2019 erwarb das Museum den Vorlass von Peter Straube (geb. 1936). Der gelernte Elektroinstallateur arbeitete seit 1961 nebenbei als Fotograf und wurde 1973 von der Zeitschrift des Außenhandels der DDR eingestellt. Für „DDR Export“, für Broschüren und andere Werbemittel fotografierte Straube bis Ende der 1980er Jahre in allen großen Betrieben und Kombinaten der Chemie- und Textilindustrie, in Betrieben, die Fördertechnik produzierten, aus polygraphischen Betrieben, aus der Land- und Nahrungsgütertechnik, der Kältetechnik, dem Fahrzeugbau und anderen Branchen – und zwar überwiegend in Farbe. Mit diesen Aufnahmen bewarb der Außenhandel die Produkte der DDR-Betriebe, um sie ins sozialistische und nichtsozialistische Ausland zu verkaufen. Straube zeigt dabei alle Facetten der Betriebe: Produktion, Maschinen, Arbeiter und Arbeiterinnen werden ebenso ins rechte Licht gerückt wie die dort herstellten Produkte. Aufnahmen der sozialen Einrichtungen wie Kantinen, Pausenräume, Bibliotheken und der Fabrikanlagen selbst gehören ebenso dazu wie die Firmenauftritte auf der Leipziger Messe, dem wichtigsten Schaufenster der DDR-Wirtschaft. Straubes Fotografien ergänzen motivisch und vor allem auch zeitlich, da sie bis in die 1990er Jahre reichen, die Bestände von Martin Schmidt und Kurt Schwarzer und legen den Fokus noch stärker auf die Schlüsselindustrien der DDR, wie etwa die Chemie- und Textilindustrie. Sie überraschen darüber hinaus auch mit ambitionierten, abstrakt wirkenden Bildkompositionen, die an die Avantgarde-Fotografie der 1920er Jahre erinnern.

„Blick in die Gegenwart“

2020 schließlich erwarb das Museum den Nachlass des Pressefotografen Joachim Fieguth (1942 -2019). Nach seiner Ausbildung zum Fotolaboranten und dem Abschluss als Diplom-Fotograf an der Hochschule für Grafik und Buchkunst Leipzig 1971, begann Fieguth, für die „Berliner Zeitung“ und das „Neue Deutschland“ zu arbeiten. Hier deckte er täglich verschiedenste Themen ab, von Staatsbesuchen, offiziellen Regierungsaktivitäten im In- und Ausland über Wirtschaft, Landwirtschaft, Sport, Kultur oder Gesundheitswesen bis hin zu Alltagsthemen. Von 1991 bis zu seinem Tod 2019 arbeitete er freiberuflich für überregionale und Berliner Tageszeitungen. Dieses sehr umfangreiche Werk besticht durch die Themenfülle, zumal Fieguth – im Gegensatz zu Schmidt, Schwarzer, Steinberg und Straube – eben auch die „große“ Politik im Bild festhielt. Darüber hinaus war er auch über das Ende der DDR hinaus aktiv, seine Bilder erzählen also auch von der Wende- und Vereinigungszeit und erweitern den Blick bis in die Gegenwart.

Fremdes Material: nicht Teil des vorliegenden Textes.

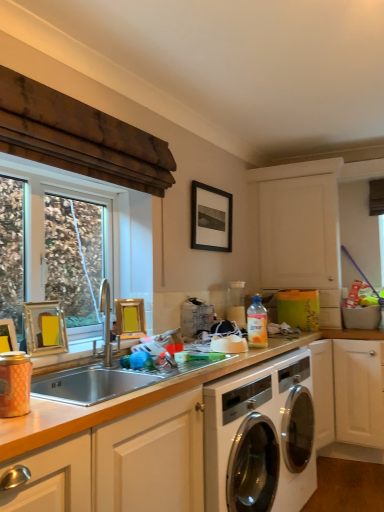
The width and height of the screenshot is (384, 512). What are the coordinates of `clear glass window at left` in the screenshot? It's located at (104, 228).

What do you see at coordinates (104, 228) in the screenshot? The width and height of the screenshot is (384, 512). I see `clear glass window at left` at bounding box center [104, 228].

Describe the element at coordinates (45, 328) in the screenshot. I see `gold metallic picture frame at left, the 2th picture frame in the top-to-bottom sequence` at that location.

Measure the distance between silver metallic sink at center and camera.

silver metallic sink at center and camera are 1.58 meters apart.

Where is `yellow matte picture frame at sink, which ranks as the 1th picture frame in bottom-to-top order`? The image size is (384, 512). yellow matte picture frame at sink, which ranks as the 1th picture frame in bottom-to-top order is located at coordinates (130, 318).

Based on the photo, in order to face black matte picture frame at upper center, placed as the 1th picture frame when sorted from top to bottom, should I rotate leftwards or rightwards?

You should look right and rotate roughly 3.038 degrees.

Identify the location of clear glass window at left. (104, 228).

From the image's perspective, is translucent plastic bottle at center located above or below black matte picture frame at upper center, placed as the 1th picture frame when sorted from top to bottom?

Clearly, from the image's perspective, translucent plastic bottle at center is below black matte picture frame at upper center, placed as the 1th picture frame when sorted from top to bottom.

Can you confirm if translucent plastic bottle at center is bigger than black matte picture frame at upper center, placed as the 1th picture frame when sorted from top to bottom?

No, translucent plastic bottle at center is not bigger than black matte picture frame at upper center, placed as the 1th picture frame when sorted from top to bottom.

Who is shorter, translucent plastic bottle at center or black matte picture frame at upper center, the 1th picture frame from the back?

translucent plastic bottle at center is shorter.

Considering the positions of objects translucent plastic bottle at center and black matte picture frame at upper center, placed as the 1th picture frame when sorted from top to bottom, in the image provided, who is more to the left, translucent plastic bottle at center or black matte picture frame at upper center, placed as the 1th picture frame when sorted from top to bottom,?

From the viewer's perspective, black matte picture frame at upper center, placed as the 1th picture frame when sorted from top to bottom, appears more on the left side.

Consider the image. Which of these two, clear glass window at left or gold metallic picture frame at left, acting as the first picture frame starting from the front, stands shorter?

gold metallic picture frame at left, acting as the first picture frame starting from the front, is shorter.

Considering the positions of point (33, 179) and point (5, 332), is point (33, 179) closer or farther from the camera than point (5, 332)?

Point (33, 179).

In the scene shown: Does clear glass window at left contain gold metallic picture frame at left, the 4th picture frame in the back-to-front sequence?

No, gold metallic picture frame at left, the 4th picture frame in the back-to-front sequence, is located outside of clear glass window at left.

In the scene shown: Considering the relative sizes of clear glass window at left and gold metallic picture frame at left, acting as the first picture frame starting from the front, in the image provided, is clear glass window at left smaller than gold metallic picture frame at left, acting as the first picture frame starting from the front,?

Actually, clear glass window at left might be larger than gold metallic picture frame at left, acting as the first picture frame starting from the front.

Between point (0, 331) and point (126, 326), which one is positioned behind?

Point (126, 326)

From the image's perspective, is gold metallic picture frame at left, acting as the first picture frame starting from the front, under yellow matte picture frame at sink, which is counted as the 4th picture frame, starting from the top?

Incorrect, from the image's perspective, gold metallic picture frame at left, acting as the first picture frame starting from the front, is higher than yellow matte picture frame at sink, which is counted as the 4th picture frame, starting from the top.

Considering the sizes of objects gold metallic picture frame at left, which ranks as the third picture frame in top-to-bottom order, and yellow matte picture frame at sink, which appears as the second picture frame when viewed from the right, in the image provided, who is taller, gold metallic picture frame at left, which ranks as the third picture frame in top-to-bottom order, or yellow matte picture frame at sink, which appears as the second picture frame when viewed from the right,?

yellow matte picture frame at sink, which appears as the second picture frame when viewed from the right, is taller.

Considering the relative sizes of gold metallic picture frame at left, placed as the 1th picture frame when sorted from left to right, and yellow matte picture frame at sink, which ranks as the 1th picture frame in bottom-to-top order, in the image provided, is gold metallic picture frame at left, placed as the 1th picture frame when sorted from left to right, wider than yellow matte picture frame at sink, which ranks as the 1th picture frame in bottom-to-top order,?

Yes, gold metallic picture frame at left, placed as the 1th picture frame when sorted from left to right, is wider than yellow matte picture frame at sink, which ranks as the 1th picture frame in bottom-to-top order.

Is point (194, 218) positioned before point (3, 337)?

No, (194, 218) is behind (3, 337).

Are black matte picture frame at upper center, placed as the 1th picture frame when sorted from top to bottom, and gold metallic picture frame at left, which ranks as the third picture frame in top-to-bottom order, far apart?

That's right, there is a large distance between black matte picture frame at upper center, placed as the 1th picture frame when sorted from top to bottom, and gold metallic picture frame at left, which ranks as the third picture frame in top-to-bottom order.

Is white glossy washing machine at center completely or partially inside gold metallic picture frame at left, placed as the 1th picture frame when sorted from left to right?

No, gold metallic picture frame at left, placed as the 1th picture frame when sorted from left to right, does not contain white glossy washing machine at center.

Where is `washing machine behind the gold metallic picture frame at left, the 4th picture frame in the back-to-front sequence`? washing machine behind the gold metallic picture frame at left, the 4th picture frame in the back-to-front sequence is located at coordinates (260, 437).

Between gold metallic picture frame at left, which ranks as the third picture frame in top-to-bottom order, and white glossy washing machine at center, which one appears on the left side from the viewer's perspective?

gold metallic picture frame at left, which ranks as the third picture frame in top-to-bottom order.

Looking at their sizes, would you say gold metallic picture frame at left, the 3th picture frame positioned from the right, is wider or thinner than black matte picture frame at upper center, which appears as the fourth picture frame when viewed from the front?

Clearly, gold metallic picture frame at left, the 3th picture frame positioned from the right, has more width compared to black matte picture frame at upper center, which appears as the fourth picture frame when viewed from the front.

Which point is more forward, [42,313] or [210,232]?

Point [42,313]

Is gold metallic picture frame at left, the 3th picture frame positioned from the right, smaller than black matte picture frame at upper center, placed as the fourth picture frame when sorted from left to right?

Yes.

Is gold metallic picture frame at left, placed as the third picture frame when sorted from back to front, looking in the opposite direction of black matte picture frame at upper center, the first picture frame in the right-to-left sequence?

No, gold metallic picture frame at left, placed as the third picture frame when sorted from back to front, is not facing away from black matte picture frame at upper center, the first picture frame in the right-to-left sequence.

Can you tell me how much white glossy washing machine at center and gold metallic picture frame at left, which appears as the 2th picture frame when viewed from the left, differ in facing direction?

They differ by 4.41 degrees in their facing directions.

Based on the photo, which object is wider, white glossy washing machine at center or gold metallic picture frame at left, which appears as the 2th picture frame when viewed from the left?

white glossy washing machine at center.

From the white glossy washing machine at center, count 1st picture frames forward and point to it. Please provide its 2D coordinates.

[(45, 328)]

Which is farther from the camera, (228, 499) or (47, 327)?

The point (47, 327) is more distant.

Where is `bottle that appears below the black matte picture frame at upper center, the 1th picture frame from the back (from a real-world perspective)`? bottle that appears below the black matte picture frame at upper center, the 1th picture frame from the back (from a real-world perspective) is located at coordinates (257, 324).

Locate an element on the screen. Image resolution: width=384 pixels, height=512 pixels. picture frame located on the left of clear glass window at left is located at coordinates (7, 336).

Based on their spatial positions, is white glossy washing machine at center or black matte picture frame at upper center, placed as the 1th picture frame when sorted from top to bottom, further from gold metallic picture frame at left, the 4th picture frame viewed from the right?

black matte picture frame at upper center, placed as the 1th picture frame when sorted from top to bottom, lies further to gold metallic picture frame at left, the 4th picture frame viewed from the right, than the other object.

Considering their positions, is matte pink canister at left positioned closer to silver metallic sink at center than black matte picture frame at upper center, the first picture frame in the right-to-left sequence?

matte pink canister at left lies closer to silver metallic sink at center than the other object.

Based on their spatial positions, is translucent plastic bottle at center or gold metallic picture frame at left, placed as the 1th picture frame when sorted from left to right, closer to yellow matte picture frame at sink, which is counted as the 4th picture frame, starting from the top?

Among the two, gold metallic picture frame at left, placed as the 1th picture frame when sorted from left to right, is located nearer to yellow matte picture frame at sink, which is counted as the 4th picture frame, starting from the top.

Looking at the image, which one is located closer to black matte picture frame at upper center, arranged as the fourth picture frame when ordered from the bottom, gold metallic picture frame at left, the 2th picture frame when ordered from front to back, or clear glass window at left?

Insgesamt besitzt das Museum mit diesen fünf Archiven einen Schatz, der noch Grundlage vieler Ausstellungen, Publikationen oder Forschungsprojekte zum Leben und zur Fotografie in der DDR sein kann: So ist etwa für den Herbst 2022 eine umfangreiche Ausstellung zum Thema Industriefotografie im Ost-West-Vergleich in Vorbereitung.